Le syndicat souhaite désormais non seulement que les services en ligne ne prennent pas en compte le mot « Torrent » associé au nom d’un de ces trois artistes. Il veut aussi empêcher l’affichage de résultats avec ce mot dans les noms de domaine référencés. 

« Nous demandons des procédures totalement automatisées qui ne requièrent aucune intervention humaine » a plaidé l’avocat qui, pour évacuer les cas comme TorrentFreak.com, site d’actualités en ligne, victime assurée de cette purge, suggère à Google et Bing de dresser une sorte de liste blanche…

Malgré cette liste, l’avocat a contesté les reproches du TGI sur l’existence d’une quelconque surveillance généralisée. Reprenant un argument désormais classique à la CJUE, il pense que si ces mesures ne rendront pas impossibles le piratage, elles décourageront les utilisateurs.
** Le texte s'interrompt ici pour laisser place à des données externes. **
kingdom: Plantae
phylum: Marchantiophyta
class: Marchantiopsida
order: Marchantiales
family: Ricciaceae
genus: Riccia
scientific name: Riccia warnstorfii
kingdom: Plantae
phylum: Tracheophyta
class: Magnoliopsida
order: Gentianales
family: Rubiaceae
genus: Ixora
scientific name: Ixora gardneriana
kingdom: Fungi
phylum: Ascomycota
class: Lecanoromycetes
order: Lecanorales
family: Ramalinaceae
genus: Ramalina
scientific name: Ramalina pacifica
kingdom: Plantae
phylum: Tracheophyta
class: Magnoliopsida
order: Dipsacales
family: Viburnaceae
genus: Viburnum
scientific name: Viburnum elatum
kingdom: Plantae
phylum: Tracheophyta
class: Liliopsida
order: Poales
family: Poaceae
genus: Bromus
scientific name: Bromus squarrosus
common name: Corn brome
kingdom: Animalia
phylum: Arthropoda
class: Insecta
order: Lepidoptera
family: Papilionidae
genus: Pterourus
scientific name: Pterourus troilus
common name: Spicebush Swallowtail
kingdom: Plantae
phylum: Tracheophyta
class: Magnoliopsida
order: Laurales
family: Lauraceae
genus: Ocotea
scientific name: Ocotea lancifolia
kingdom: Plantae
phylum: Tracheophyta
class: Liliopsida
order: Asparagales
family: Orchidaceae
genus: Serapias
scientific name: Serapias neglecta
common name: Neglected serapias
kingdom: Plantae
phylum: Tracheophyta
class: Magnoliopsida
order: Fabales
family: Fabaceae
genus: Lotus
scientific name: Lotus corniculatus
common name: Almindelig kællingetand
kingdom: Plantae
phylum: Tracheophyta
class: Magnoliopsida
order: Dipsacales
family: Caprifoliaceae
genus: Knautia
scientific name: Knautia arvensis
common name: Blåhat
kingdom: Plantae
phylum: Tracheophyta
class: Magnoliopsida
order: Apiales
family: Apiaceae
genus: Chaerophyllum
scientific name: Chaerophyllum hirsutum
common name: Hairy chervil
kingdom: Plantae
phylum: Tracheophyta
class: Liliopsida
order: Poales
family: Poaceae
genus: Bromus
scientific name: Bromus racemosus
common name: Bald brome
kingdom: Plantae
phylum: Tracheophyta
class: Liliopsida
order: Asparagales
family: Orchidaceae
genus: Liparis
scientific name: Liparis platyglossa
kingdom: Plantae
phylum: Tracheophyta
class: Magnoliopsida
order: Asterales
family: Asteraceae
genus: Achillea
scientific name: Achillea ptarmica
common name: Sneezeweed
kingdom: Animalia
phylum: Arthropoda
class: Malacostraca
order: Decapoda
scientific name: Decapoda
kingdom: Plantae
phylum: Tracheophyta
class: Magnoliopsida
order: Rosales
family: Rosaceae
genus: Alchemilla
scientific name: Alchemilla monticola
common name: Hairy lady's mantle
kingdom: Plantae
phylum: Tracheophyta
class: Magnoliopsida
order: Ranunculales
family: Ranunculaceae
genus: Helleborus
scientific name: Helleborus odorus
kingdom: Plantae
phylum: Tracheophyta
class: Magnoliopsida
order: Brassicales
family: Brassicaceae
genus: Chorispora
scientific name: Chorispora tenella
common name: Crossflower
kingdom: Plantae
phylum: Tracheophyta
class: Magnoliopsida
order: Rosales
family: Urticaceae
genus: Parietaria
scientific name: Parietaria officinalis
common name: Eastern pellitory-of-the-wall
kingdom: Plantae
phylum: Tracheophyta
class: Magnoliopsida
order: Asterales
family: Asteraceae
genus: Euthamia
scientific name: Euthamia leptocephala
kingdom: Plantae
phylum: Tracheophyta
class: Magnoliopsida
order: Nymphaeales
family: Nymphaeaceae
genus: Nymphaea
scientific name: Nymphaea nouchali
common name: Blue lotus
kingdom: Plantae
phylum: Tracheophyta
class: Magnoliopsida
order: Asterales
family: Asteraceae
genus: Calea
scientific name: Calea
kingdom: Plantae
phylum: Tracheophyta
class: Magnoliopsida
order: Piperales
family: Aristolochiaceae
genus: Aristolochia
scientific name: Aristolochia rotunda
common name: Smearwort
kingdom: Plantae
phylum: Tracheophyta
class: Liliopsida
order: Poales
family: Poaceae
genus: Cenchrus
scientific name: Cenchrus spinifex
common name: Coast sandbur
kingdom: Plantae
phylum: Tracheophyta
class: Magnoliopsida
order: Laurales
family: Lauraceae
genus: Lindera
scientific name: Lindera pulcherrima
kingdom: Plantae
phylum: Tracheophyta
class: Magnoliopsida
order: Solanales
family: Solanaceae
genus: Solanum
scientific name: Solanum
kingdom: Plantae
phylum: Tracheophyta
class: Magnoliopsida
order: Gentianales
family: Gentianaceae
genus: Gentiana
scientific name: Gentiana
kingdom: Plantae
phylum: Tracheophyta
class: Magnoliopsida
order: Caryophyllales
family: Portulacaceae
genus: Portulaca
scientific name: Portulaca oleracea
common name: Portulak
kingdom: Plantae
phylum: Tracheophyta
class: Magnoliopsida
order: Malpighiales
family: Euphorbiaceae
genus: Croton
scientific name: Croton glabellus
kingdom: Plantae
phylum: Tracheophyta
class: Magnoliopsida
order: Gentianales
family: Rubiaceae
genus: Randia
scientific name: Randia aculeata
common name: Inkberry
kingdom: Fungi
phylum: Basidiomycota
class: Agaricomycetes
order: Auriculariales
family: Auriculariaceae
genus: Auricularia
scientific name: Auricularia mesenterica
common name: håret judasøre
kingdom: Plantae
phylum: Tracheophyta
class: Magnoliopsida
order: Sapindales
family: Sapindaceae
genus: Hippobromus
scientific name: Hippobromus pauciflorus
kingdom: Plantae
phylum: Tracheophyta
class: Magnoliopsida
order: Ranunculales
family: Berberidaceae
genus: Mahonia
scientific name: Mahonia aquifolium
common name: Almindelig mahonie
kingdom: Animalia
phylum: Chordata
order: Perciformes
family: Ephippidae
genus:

L’atteinte à la liberté d’information ou de communication serait enfin très réduite puisque les internautes pourront toujours accéder aux contenus en tapotant directement l’URL par exemple.

Un déréférencement nourri par les tribunaux dans toute l’Europe

Pour s’attaquer à la question du référencement des contenus illicites dans les moteurs, le SNEP a surtout développé une autre idée pour le moins originale.

À titre subsidiaire, si le filtrage est jugé trop large par la cour d’appel, il voudrait que Google et Bing soient tenus de supprimer l’ensemble des liens illicites identifiés par constats d’huissier voire les adresses des sites qui ont fait l’objet d’une procédure de blocage devant l’une des juridictions d’un des 27 États membres.

Belle affaire pour l’industrie culturelle qui pourrait ainsi identifier un tribunal sensible à leurs intérêts pour ensuite attendre l’effet tâche d’huile en France !

En guise de cerise, il a demandé enfin que l’ensemble de ces mesures soient portées à la charge des moteurs, dans la lignée cette fois d’une décision de la Cour de cassation de 2017.

Vers une médiation

Les plaidoiries des moteurs auront été nettement plus courtes. Et pour cause, Microsoft a regretté le discours du SNEP où d’un côté il choisit la rugueuse voie judiciaire, mais de l’autre salue la concertation menée au Royaume-Uni. Or l’éditeur s’estime toujours ouvert à la négociation.

Il a déjà mis en œuvre des mesures spécifiques avec la RIAA aux États-Unis ou en France avec l’Association des producteurs de cinéma, tout comme Google avec l’ALPA. « Pour discuter, il faut être deux » a néanmoins regretté la défense de Redmond.

Le sujet s’est alors rapidement réorienté sur lourde invitation du président de la cour d’appel. Celui-ci n’a pas compris pourquoi cette étape amicale et feutrée avait été trop rapidement évacuée lors des démarches du SNEP. « Commencez par discuter et s’il n’y a pas de terrain d’entente, recourez éventuellement à l’arme absolue et formidable qu’est la juridiction ! »

Le SNEP, Microsoft et Google ont ainsi été invités à se rapprocher d'ici au 13 décembre. À cette date, soit on s’orientera vers un arrêt ordonnant une médiation soit, à défaut d’entente, à la continuation des plaidoiries.

Il n'est pas dit que ces négociations aboutissent, non seulement parce que les moteurs préfèrent référencer plutôt qu’oublier, gommer, trier, mais aussi parce que les questions techniques sont épineuses.

Si la décision de filtrage est finalement décidée - on en est encore loin -, il faudra en tout cas comprendre que toutes les pages qui citeront « Kenji Girac », « Shy’m », « Christophe Willem » et « Torrent » disparaitront en principe de Google et Bing. Ce qui sera le cas de ce présent article.